## Work required
The listing is to be reproduced in full, with no character altered.

## Extracted information
○ ○ ○ ○

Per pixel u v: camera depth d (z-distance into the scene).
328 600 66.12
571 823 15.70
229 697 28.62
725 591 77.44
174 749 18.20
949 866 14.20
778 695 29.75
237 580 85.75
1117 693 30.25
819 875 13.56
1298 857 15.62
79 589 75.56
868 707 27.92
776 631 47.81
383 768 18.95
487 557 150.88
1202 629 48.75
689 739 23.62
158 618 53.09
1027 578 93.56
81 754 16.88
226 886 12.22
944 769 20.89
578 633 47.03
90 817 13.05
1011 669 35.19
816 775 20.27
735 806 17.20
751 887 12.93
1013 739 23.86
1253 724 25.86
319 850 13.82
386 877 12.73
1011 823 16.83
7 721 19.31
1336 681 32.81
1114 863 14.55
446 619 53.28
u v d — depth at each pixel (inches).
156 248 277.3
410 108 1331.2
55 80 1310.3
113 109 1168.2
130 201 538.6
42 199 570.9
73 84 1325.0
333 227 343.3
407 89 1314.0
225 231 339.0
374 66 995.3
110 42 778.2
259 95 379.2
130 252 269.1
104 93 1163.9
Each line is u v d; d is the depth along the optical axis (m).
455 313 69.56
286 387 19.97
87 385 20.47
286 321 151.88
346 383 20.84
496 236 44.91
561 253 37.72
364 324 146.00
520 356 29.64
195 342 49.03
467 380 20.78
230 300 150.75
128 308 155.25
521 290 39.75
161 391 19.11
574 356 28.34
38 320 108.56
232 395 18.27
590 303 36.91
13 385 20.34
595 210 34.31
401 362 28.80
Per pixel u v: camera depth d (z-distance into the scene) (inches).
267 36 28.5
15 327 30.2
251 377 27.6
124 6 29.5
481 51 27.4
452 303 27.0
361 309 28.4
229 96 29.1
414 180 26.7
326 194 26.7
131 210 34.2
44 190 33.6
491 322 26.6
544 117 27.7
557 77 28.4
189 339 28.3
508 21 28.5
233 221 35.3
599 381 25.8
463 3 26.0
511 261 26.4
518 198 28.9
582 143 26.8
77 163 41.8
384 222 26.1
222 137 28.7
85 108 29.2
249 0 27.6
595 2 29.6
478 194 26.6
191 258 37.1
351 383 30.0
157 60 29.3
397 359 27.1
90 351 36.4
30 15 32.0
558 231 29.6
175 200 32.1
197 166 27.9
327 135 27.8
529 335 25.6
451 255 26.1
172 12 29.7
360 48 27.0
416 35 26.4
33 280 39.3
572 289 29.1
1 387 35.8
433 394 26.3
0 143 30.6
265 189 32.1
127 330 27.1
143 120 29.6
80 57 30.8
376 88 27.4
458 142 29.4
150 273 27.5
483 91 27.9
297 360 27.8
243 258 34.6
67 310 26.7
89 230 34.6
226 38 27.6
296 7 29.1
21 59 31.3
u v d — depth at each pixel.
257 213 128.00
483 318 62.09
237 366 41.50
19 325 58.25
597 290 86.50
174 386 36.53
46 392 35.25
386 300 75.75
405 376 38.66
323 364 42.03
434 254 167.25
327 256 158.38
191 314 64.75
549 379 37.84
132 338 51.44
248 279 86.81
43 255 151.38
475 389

○ ○ ○ ○

## The answer
Per pixel u v: camera depth d (z-distance into the scene).
328 600 66.12
571 823 15.70
229 697 28.62
725 591 77.44
174 749 18.20
949 866 14.20
778 695 29.75
237 580 85.75
1117 693 30.25
819 875 13.56
1298 857 15.62
79 589 75.56
868 707 27.92
776 631 47.81
383 768 18.95
487 557 150.88
1202 629 48.75
689 739 23.62
158 618 53.09
1027 578 93.56
81 754 16.88
226 886 12.22
944 769 20.89
578 633 47.03
90 817 13.05
1011 669 35.19
816 775 20.27
735 806 17.20
751 887 12.93
1013 739 23.86
1253 724 25.86
319 850 13.82
386 877 12.73
1011 823 16.83
7 721 19.31
1336 681 32.81
1114 863 14.55
446 619 53.28
u v d — depth at each pixel (inches).
156 248 277.3
410 108 1331.2
55 80 1310.3
113 109 1168.2
130 201 538.6
42 199 570.9
73 84 1325.0
333 227 343.3
407 89 1314.0
225 231 339.0
374 66 995.3
110 42 778.2
259 95 379.2
130 252 269.1
104 93 1163.9
Each line is u v d; d is the depth along the optical axis (m).
455 313 69.56
286 387 19.97
87 385 20.47
286 321 151.88
346 383 20.84
496 236 44.91
561 253 37.72
364 324 146.00
520 356 29.64
195 342 49.03
467 380 20.78
230 300 150.75
128 308 155.25
521 290 39.75
161 391 19.11
574 356 28.34
38 320 108.56
232 395 18.27
590 303 36.91
13 385 20.34
595 210 34.31
401 362 28.80
Per pixel u v: camera depth d (z-distance into the scene) (inches).
267 36 28.5
15 327 30.2
251 377 27.6
124 6 29.5
481 51 27.4
452 303 27.0
361 309 28.4
229 96 29.1
414 180 26.7
326 194 26.7
131 210 34.2
44 190 33.6
491 322 26.6
544 117 27.7
557 77 28.4
189 339 28.3
508 21 28.5
233 221 35.3
599 381 25.8
463 3 26.0
511 261 26.4
518 198 28.9
582 143 26.8
77 163 41.8
384 222 26.1
222 137 28.7
85 108 29.2
249 0 27.6
595 2 29.6
478 194 26.6
191 258 37.1
351 383 30.0
157 60 29.3
397 359 27.1
90 351 36.4
30 15 32.0
558 231 29.6
175 200 32.1
197 166 27.9
327 135 27.8
529 335 25.6
451 255 26.1
172 12 29.7
360 48 27.0
416 35 26.4
33 280 39.3
572 289 29.1
1 387 35.8
433 394 26.3
0 143 30.6
265 189 32.1
127 330 27.1
143 120 29.6
80 57 30.8
376 88 27.4
458 142 29.4
150 273 27.5
483 91 27.9
297 360 27.8
243 258 34.6
67 310 26.7
89 230 34.6
226 38 27.6
296 7 29.1
21 59 31.3
u v d — depth at each pixel.
257 213 128.00
483 318 62.09
237 366 41.50
19 325 58.25
597 290 86.50
174 386 36.53
46 392 35.25
386 300 75.75
405 376 38.66
323 364 42.03
434 254 167.25
327 256 158.38
191 314 64.75
549 379 37.84
132 338 51.44
248 279 86.81
43 255 151.38
475 389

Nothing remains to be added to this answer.